I've tried to use the prob2struct. It works!
However, it seems that AD is used with solve(...), but not with lsqnonlin(...).
Here the output for solve(...)
Solving problem using lsqnonlin.
Norm of First-order
Iteration Func-count f(x) step optimality
0 1 3.47967 604
1 2 0.0755244 0.0178525 2.96
2 3 0.075441 8.92775e-05 7.32e-05
3 4 0.075441 2.21069e-09 9.17e-12
Optimization completed: The first-order optimality measure, 9.170276e-12,
is less than options.OptimalityTolerance = 1.000000e-06.
and here for lsqnonlin(...):
Norm of First-order
Iteration Func-count f(x) step optimality
0 3 3.47967 604
1 6 0.0755244 0.0178525 2.96
2 9 0.075441 8.92774e-05 7.32e-05
3 12 0.075441 2.5088e-09 5.66e-08
Optimization completed: The first-order optimality measure, 5.656498e-08,
is less than options.OptimalityTolerance = 1.000000e-06.
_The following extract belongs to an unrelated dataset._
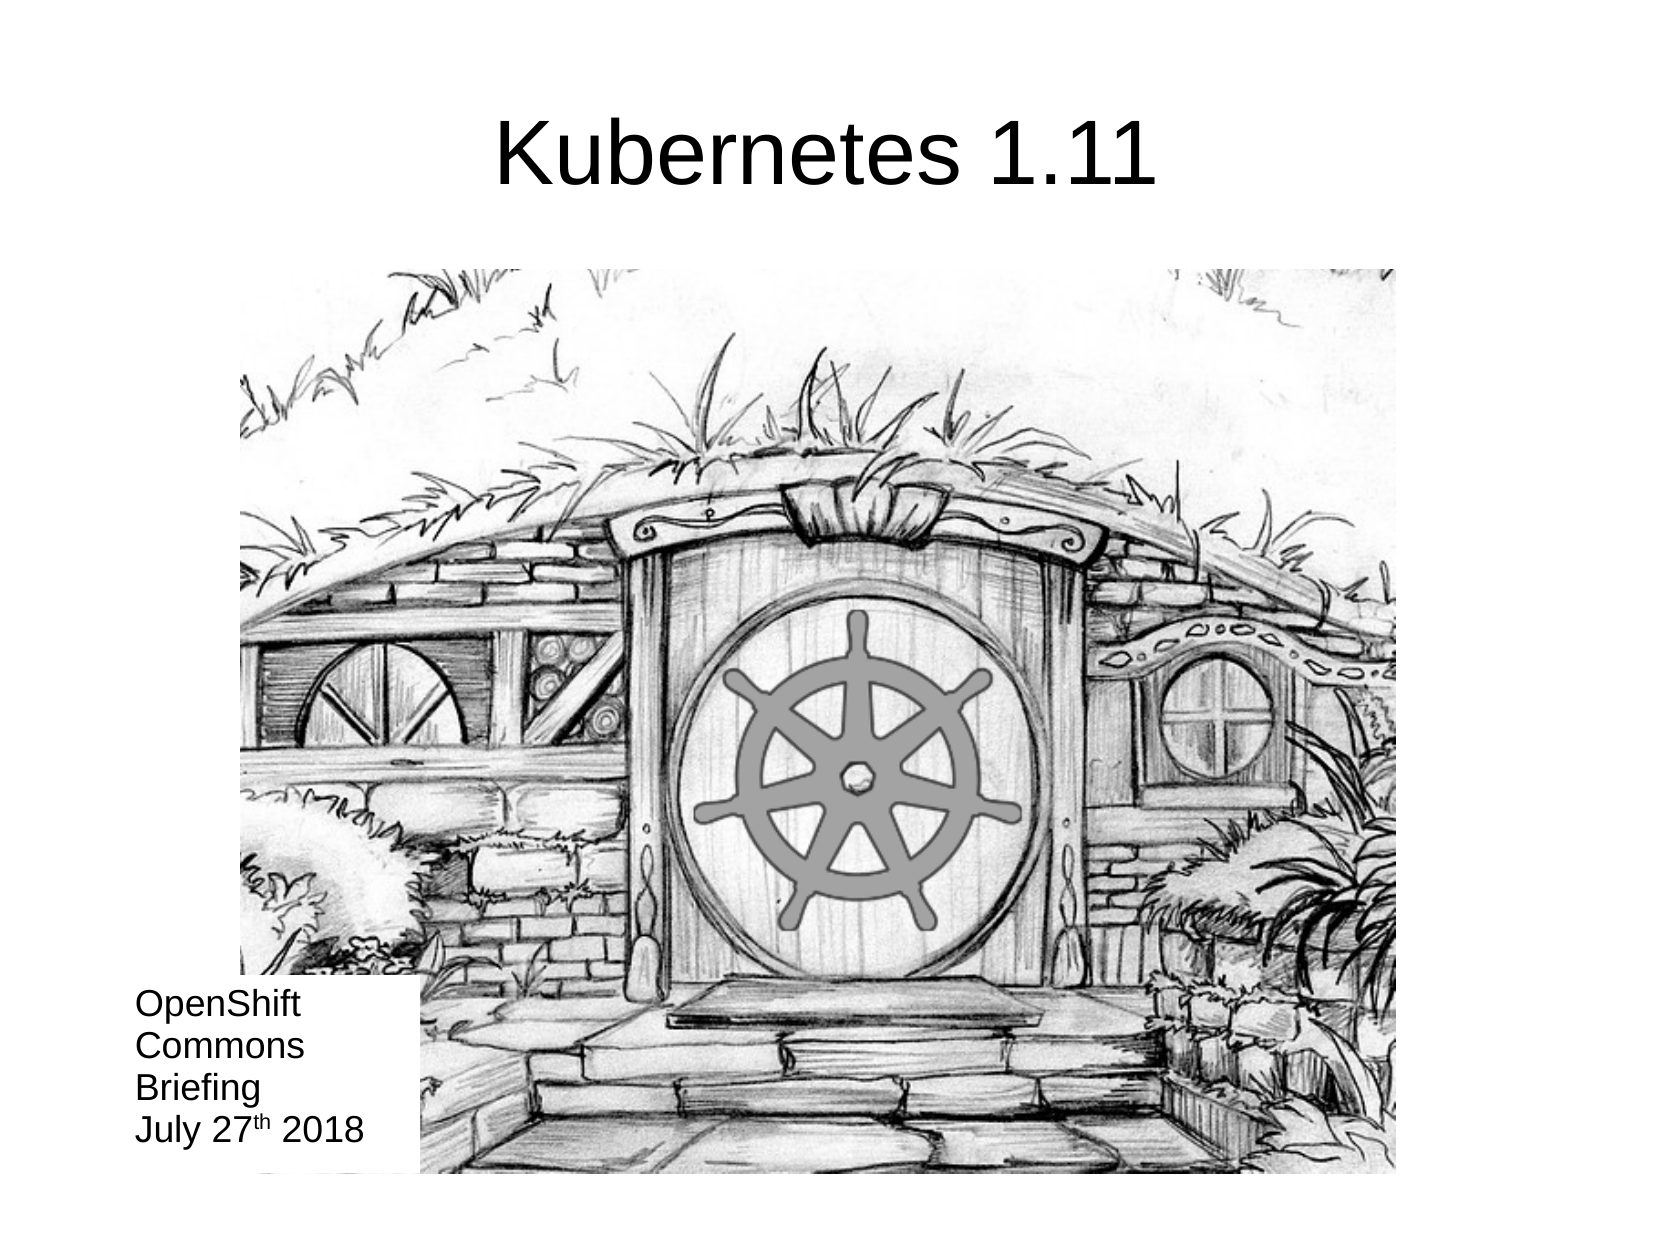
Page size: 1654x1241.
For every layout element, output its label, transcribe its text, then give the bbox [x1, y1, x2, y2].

title Kubernetes 1.11 [82, 49, 1571, 257]
picture [240, 269, 1396, 1174]
text_box OpenShift Commons Briefing July 27th 2018 [120, 975, 421, 1174]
Is there any way to activate AD also in the lsqnonlin-Version?
I'm using the beta of Matlab 2021a.
Alan Weiss
Alan Weiss on 21 Feb 2021
You are quite right, AD does not apply to the lsqnonlin version. The only thing that I can think to try sounds terrible: run using solve first, then feed that solution as a starting point into lsqnonlin in order to get a Jacobian estimate.
By the way, if you are showing me results from your real problem, then the first-order optimality output shows that the Jacobian is either zero or you have some bound constraints.